* _Activity_:
Each line in the records below, from the one that contains "Table 1. Comparisons" to the one that contains "Figure 2. Optical", should be reproduced exactly, the first and last included.

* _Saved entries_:

/---

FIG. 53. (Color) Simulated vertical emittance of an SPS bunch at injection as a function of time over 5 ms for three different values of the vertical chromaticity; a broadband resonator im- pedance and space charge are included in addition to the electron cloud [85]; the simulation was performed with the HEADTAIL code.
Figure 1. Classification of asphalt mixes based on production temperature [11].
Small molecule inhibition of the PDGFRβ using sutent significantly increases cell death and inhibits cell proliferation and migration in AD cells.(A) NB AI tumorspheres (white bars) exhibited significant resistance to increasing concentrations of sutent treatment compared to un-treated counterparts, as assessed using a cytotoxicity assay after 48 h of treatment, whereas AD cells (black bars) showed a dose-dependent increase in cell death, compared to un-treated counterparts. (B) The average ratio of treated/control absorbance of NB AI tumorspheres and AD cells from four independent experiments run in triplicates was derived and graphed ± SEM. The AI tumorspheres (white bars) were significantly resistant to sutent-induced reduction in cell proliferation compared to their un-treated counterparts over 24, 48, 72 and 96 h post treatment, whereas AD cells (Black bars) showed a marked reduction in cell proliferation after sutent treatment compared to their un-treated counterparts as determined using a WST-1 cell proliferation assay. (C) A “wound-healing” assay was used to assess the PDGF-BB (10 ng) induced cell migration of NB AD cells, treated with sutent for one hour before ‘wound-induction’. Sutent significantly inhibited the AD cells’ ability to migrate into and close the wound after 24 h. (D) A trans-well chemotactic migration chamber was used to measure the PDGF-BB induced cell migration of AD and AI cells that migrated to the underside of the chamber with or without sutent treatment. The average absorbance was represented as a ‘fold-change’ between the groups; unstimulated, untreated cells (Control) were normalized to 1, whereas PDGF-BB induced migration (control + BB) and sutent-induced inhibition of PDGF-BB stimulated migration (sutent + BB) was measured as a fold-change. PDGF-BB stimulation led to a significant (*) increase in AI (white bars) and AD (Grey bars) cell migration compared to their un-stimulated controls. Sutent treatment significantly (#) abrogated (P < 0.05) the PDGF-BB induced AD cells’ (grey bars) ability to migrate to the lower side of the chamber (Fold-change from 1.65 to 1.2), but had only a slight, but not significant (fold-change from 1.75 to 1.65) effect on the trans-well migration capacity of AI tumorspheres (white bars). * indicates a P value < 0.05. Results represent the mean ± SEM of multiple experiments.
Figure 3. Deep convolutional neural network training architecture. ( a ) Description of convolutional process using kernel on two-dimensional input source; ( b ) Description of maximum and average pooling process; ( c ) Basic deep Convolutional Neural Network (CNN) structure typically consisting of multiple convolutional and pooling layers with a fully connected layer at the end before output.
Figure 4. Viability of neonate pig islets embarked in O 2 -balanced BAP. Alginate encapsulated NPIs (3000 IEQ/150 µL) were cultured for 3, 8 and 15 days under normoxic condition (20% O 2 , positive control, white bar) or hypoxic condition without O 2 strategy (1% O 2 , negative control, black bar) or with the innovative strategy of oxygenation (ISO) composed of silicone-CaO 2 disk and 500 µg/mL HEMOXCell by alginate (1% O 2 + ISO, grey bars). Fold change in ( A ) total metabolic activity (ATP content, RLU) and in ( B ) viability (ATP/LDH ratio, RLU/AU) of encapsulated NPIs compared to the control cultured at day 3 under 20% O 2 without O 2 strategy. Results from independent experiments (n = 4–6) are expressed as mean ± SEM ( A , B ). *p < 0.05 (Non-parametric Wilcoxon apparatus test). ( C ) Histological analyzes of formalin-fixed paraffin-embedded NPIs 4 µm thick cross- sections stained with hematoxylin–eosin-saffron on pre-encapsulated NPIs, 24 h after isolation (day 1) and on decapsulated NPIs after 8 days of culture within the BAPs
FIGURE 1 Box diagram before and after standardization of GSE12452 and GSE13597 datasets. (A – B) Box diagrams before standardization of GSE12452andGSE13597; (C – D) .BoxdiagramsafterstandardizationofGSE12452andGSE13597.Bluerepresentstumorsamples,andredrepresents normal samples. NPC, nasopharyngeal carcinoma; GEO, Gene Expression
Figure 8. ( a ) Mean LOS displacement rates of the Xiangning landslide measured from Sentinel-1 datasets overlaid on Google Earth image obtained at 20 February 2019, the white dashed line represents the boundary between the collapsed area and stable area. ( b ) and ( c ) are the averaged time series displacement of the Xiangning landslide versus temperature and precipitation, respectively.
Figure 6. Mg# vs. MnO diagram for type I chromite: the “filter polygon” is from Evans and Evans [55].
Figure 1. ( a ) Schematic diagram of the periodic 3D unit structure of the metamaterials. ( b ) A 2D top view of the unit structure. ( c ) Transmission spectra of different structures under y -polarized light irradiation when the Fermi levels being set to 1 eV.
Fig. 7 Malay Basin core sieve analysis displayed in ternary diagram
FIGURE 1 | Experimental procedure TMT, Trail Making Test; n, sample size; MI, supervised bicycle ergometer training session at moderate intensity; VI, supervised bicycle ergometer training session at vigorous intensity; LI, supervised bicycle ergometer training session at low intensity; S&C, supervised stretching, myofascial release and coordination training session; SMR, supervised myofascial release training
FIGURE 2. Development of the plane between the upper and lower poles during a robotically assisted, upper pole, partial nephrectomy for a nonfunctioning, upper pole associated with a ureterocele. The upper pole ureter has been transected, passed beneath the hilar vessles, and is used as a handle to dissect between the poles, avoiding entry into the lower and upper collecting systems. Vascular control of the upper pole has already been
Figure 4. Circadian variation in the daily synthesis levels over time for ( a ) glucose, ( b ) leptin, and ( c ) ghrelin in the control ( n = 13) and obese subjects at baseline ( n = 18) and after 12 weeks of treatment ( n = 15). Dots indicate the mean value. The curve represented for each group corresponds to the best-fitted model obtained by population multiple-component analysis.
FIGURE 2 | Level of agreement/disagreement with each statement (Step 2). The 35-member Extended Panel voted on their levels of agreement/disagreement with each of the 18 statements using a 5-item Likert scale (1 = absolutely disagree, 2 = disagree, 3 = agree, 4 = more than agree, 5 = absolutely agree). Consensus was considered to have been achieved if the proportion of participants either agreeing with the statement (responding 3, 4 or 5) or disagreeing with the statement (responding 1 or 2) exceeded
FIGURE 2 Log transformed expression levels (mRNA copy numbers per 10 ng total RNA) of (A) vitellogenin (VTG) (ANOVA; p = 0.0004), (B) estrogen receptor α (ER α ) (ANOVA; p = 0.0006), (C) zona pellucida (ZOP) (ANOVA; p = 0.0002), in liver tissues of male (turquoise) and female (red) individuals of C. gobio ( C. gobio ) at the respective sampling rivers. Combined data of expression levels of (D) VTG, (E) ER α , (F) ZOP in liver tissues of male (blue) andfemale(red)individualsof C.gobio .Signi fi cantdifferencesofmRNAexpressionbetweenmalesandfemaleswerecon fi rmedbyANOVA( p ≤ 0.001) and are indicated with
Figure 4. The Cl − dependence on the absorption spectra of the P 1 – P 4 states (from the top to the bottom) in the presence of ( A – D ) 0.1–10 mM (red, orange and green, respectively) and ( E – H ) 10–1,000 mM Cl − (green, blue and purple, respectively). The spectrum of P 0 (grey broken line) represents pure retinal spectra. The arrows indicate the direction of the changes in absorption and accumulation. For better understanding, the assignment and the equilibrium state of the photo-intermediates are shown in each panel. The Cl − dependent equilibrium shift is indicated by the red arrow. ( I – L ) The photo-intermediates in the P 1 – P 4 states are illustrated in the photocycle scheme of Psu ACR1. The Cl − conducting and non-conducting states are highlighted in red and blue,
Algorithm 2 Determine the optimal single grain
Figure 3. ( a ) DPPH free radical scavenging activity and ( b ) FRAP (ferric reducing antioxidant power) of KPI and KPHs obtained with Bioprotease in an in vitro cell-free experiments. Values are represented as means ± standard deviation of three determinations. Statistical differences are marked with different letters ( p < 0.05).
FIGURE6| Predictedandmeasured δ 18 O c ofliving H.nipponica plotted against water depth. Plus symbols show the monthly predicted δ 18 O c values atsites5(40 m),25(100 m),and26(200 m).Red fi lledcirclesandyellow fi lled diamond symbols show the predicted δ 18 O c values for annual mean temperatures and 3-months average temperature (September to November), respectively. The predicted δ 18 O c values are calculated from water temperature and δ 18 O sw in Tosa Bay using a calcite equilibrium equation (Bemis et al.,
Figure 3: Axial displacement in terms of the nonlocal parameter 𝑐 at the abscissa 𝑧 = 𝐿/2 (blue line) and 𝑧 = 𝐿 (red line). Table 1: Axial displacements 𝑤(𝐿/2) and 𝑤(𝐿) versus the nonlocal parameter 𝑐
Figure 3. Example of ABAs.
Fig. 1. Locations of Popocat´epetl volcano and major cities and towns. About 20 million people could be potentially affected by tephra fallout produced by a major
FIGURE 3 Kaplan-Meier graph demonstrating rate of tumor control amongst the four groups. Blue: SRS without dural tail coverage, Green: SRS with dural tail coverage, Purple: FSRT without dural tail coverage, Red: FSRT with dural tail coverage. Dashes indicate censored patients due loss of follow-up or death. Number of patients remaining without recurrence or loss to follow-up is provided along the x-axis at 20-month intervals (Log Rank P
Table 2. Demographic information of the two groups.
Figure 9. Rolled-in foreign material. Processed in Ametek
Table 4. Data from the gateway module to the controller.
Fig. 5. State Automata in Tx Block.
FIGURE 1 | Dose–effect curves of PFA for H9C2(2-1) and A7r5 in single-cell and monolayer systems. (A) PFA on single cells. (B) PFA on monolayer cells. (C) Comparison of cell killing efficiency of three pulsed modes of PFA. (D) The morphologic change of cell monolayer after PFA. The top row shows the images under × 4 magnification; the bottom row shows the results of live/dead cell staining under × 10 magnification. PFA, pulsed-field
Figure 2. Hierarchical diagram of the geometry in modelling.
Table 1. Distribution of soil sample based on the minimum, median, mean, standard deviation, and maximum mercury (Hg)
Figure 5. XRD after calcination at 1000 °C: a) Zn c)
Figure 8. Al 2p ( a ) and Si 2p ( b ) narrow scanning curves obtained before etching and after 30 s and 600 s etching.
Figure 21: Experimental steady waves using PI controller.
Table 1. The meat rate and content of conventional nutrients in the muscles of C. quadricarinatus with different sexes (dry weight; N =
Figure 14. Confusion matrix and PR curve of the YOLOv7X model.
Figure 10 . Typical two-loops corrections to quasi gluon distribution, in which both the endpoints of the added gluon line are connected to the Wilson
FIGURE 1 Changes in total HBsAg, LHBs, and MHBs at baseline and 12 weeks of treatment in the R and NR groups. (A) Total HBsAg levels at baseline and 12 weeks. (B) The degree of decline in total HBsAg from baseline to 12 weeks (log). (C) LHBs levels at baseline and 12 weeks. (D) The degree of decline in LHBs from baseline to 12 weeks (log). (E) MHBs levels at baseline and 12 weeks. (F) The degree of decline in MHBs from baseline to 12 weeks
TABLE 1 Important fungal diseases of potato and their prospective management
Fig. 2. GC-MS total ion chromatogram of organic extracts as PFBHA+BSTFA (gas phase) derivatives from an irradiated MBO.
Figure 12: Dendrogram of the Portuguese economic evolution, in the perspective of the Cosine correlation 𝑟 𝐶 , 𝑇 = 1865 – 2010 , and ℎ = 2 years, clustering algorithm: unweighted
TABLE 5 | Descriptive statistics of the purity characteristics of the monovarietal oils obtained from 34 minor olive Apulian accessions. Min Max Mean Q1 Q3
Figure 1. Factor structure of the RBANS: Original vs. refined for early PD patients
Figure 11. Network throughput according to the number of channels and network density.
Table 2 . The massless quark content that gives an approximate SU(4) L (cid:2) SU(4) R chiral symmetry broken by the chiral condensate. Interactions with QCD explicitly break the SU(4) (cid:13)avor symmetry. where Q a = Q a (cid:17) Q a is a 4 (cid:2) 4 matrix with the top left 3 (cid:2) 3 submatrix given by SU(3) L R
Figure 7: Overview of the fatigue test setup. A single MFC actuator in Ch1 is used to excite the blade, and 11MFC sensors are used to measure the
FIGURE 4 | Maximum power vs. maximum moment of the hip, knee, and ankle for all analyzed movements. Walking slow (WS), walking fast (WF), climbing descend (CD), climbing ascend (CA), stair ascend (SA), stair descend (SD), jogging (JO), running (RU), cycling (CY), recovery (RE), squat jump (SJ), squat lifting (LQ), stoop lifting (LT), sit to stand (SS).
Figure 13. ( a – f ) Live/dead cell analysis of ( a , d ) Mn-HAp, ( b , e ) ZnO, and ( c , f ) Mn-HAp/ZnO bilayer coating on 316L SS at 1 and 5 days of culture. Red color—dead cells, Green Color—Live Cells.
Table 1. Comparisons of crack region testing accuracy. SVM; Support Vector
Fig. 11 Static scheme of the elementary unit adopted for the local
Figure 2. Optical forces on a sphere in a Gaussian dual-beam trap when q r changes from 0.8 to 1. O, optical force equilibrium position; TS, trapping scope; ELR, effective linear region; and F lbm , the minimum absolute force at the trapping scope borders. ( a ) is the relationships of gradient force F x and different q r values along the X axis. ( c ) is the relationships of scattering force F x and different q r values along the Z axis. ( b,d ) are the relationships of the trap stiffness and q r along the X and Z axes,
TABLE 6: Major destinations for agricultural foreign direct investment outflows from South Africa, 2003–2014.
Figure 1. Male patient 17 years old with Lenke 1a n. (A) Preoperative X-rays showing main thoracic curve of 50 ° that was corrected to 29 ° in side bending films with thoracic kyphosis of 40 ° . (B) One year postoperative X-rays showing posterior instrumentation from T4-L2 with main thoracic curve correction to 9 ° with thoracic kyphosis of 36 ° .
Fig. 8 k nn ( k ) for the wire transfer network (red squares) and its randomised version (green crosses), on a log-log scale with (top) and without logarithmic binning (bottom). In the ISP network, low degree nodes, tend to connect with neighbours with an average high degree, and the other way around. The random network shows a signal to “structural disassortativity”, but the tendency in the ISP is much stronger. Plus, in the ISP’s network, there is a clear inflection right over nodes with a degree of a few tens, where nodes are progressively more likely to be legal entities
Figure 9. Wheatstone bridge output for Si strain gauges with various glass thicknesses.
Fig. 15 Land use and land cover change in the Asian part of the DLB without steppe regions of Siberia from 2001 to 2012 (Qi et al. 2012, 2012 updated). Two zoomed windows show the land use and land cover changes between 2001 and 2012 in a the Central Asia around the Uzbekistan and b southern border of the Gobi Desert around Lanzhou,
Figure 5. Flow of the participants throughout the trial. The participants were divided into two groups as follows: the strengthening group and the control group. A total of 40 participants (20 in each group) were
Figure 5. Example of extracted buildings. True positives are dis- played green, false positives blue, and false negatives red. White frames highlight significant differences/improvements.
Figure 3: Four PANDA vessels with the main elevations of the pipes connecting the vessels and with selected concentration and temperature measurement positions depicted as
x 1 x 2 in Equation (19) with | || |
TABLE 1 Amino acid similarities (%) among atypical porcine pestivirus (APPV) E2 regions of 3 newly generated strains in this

\---

* _Answer area_:
Table 1. Comparisons of crack region testing accuracy. SVM; Support Vector
Fig. 11 Static scheme of the elementary unit adopted for the local
Figure 2. Optical forces on a sphere in a Gaussian dual-beam trap when q r changes from 0.8 to 1. O, optical force equilibrium position; TS, trapping scope; ELR, effective linear region; and F lbm , the minimum absolute force at the trapping scope borders. ( a ) is the relationships of gradient force F x and different q r values along the X axis. ( c ) is the relationships of scattering force F x and different q r values along the Z axis. ( b,d ) are the relationships of the trap stiffness and q r along the X and Z axes,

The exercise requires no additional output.